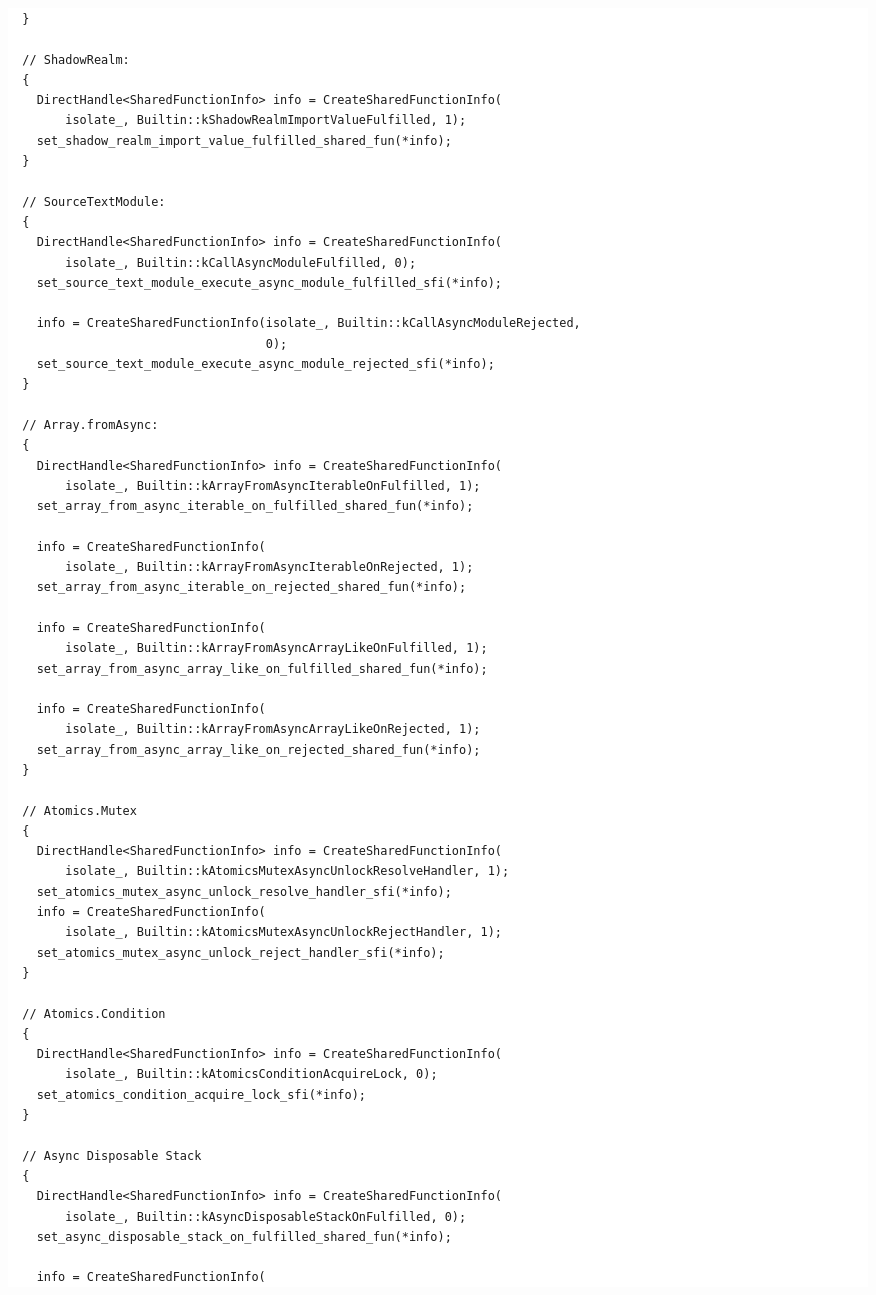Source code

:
 ```
  }

  // ShadowRealm:
  {
    DirectHandle<SharedFunctionInfo> info = CreateSharedFunctionInfo(
        isolate_, Builtin::kShadowRealmImportValueFulfilled, 1);
    set_shadow_realm_import_value_fulfilled_shared_fun(*info);
  }

  // SourceTextModule:
  {
    DirectHandle<SharedFunctionInfo> info = CreateSharedFunctionInfo(
        isolate_, Builtin::kCallAsyncModuleFulfilled, 0);
    set_source_text_module_execute_async_module_fulfilled_sfi(*info);

    info = CreateSharedFunctionInfo(isolate_, Builtin::kCallAsyncModuleRejected,
                                    0);
    set_source_text_module_execute_async_module_rejected_sfi(*info);
  }

  // Array.fromAsync:
  {
    DirectHandle<SharedFunctionInfo> info = CreateSharedFunctionInfo(
        isolate_, Builtin::kArrayFromAsyncIterableOnFulfilled, 1);
    set_array_from_async_iterable_on_fulfilled_shared_fun(*info);

    info = CreateSharedFunctionInfo(
        isolate_, Builtin::kArrayFromAsyncIterableOnRejected, 1);
    set_array_from_async_iterable_on_rejected_shared_fun(*info);

    info = CreateSharedFunctionInfo(
        isolate_, Builtin::kArrayFromAsyncArrayLikeOnFulfilled, 1);
    set_array_from_async_array_like_on_fulfilled_shared_fun(*info);

    info = CreateSharedFunctionInfo(
        isolate_, Builtin::kArrayFromAsyncArrayLikeOnRejected, 1);
    set_array_from_async_array_like_on_rejected_shared_fun(*info);
  }

  // Atomics.Mutex
  {
    DirectHandle<SharedFunctionInfo> info = CreateSharedFunctionInfo(
        isolate_, Builtin::kAtomicsMutexAsyncUnlockResolveHandler, 1);
    set_atomics_mutex_async_unlock_resolve_handler_sfi(*info);
    info = CreateSharedFunctionInfo(
        isolate_, Builtin::kAtomicsMutexAsyncUnlockRejectHandler, 1);
    set_atomics_mutex_async_unlock_reject_handler_sfi(*info);
  }

  // Atomics.Condition
  {
    DirectHandle<SharedFunctionInfo> info = CreateSharedFunctionInfo(
        isolate_, Builtin::kAtomicsConditionAcquireLock, 0);
    set_atomics_condition_acquire_lock_sfi(*info);
  }

  // Async Disposable Stack
  {
    DirectHandle<SharedFunctionInfo> info = CreateSharedFunctionInfo(
        isolate_, Builtin::kAsyncDisposableStackOnFulfilled, 0);
    set_async_disposable_stack_on_fulfilled_shared_fun(*info);

    info = CreateSharedFunctionInfo(
```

**About this exercise**
Reproduce the listing exactly. Leave its pictures out.

**Answer**
Source code

:
 ```
  }

  // ShadowRealm:
  {
    DirectHandle<SharedFunctionInfo> info = CreateSharedFunctionInfo(
        isolate_, Builtin::kShadowRealmImportValueFulfilled, 1);
    set_shadow_realm_import_value_fulfilled_shared_fun(*info);
  }

  // SourceTextModule:
  {
    DirectHandle<SharedFunctionInfo> info = CreateSharedFunctionInfo(
        isolate_, Builtin::kCallAsyncModuleFulfilled, 0);
    set_source_text_module_execute_async_module_fulfilled_sfi(*info);

    info = CreateSharedFunctionInfo(isolate_, Builtin::kCallAsyncModuleRejected,
                                    0);
    set_source_text_module_execute_async_module_rejected_sfi(*info);
  }

  // Array.fromAsync:
  {
    DirectHandle<SharedFunctionInfo> info = CreateSharedFunctionInfo(
        isolate_, Builtin::kArrayFromAsyncIterableOnFulfilled, 1);
    set_array_from_async_iterable_on_fulfilled_shared_fun(*info);

    info = CreateSharedFunctionInfo(
        isolate_, Builtin::kArrayFromAsyncIterableOnRejected, 1);
    set_array_from_async_iterable_on_rejected_shared_fun(*info);

    info = CreateSharedFunctionInfo(
        isolate_, Builtin::kArrayFromAsyncArrayLikeOnFulfilled, 1);
    set_array_from_async_array_like_on_fulfilled_shared_fun(*info);

    info = CreateSharedFunctionInfo(
        isolate_, Builtin::kArrayFromAsyncArrayLikeOnRejected, 1);
    set_array_from_async_array_like_on_rejected_shared_fun(*info);
  }

  // Atomics.Mutex
  {
    DirectHandle<SharedFunctionInfo> info = CreateSharedFunctionInfo(
        isolate_, Builtin::kAtomicsMutexAsyncUnlockResolveHandler, 1);
    set_atomics_mutex_async_unlock_resolve_handler_sfi(*info);
    info = CreateSharedFunctionInfo(
        isolate_, Builtin::kAtomicsMutexAsyncUnlockRejectHandler, 1);
    set_atomics_mutex_async_unlock_reject_handler_sfi(*info);
  }

  // Atomics.Condition
  {
    DirectHandle<SharedFunctionInfo> info = CreateSharedFunctionInfo(
        isolate_, Builtin::kAtomicsConditionAcquireLock, 0);
    set_atomics_condition_acquire_lock_sfi(*info);
  }

  // Async Disposable Stack
  {
    DirectHandle<SharedFunctionInfo> info = CreateSharedFunctionInfo(
        isolate_, Builtin::kAsyncDisposableStackOnFulfilled, 0);
    set_async_disposable_stack_on_fulfilled_shared_fun(*info);

    info = CreateSharedFunctionInfo(
```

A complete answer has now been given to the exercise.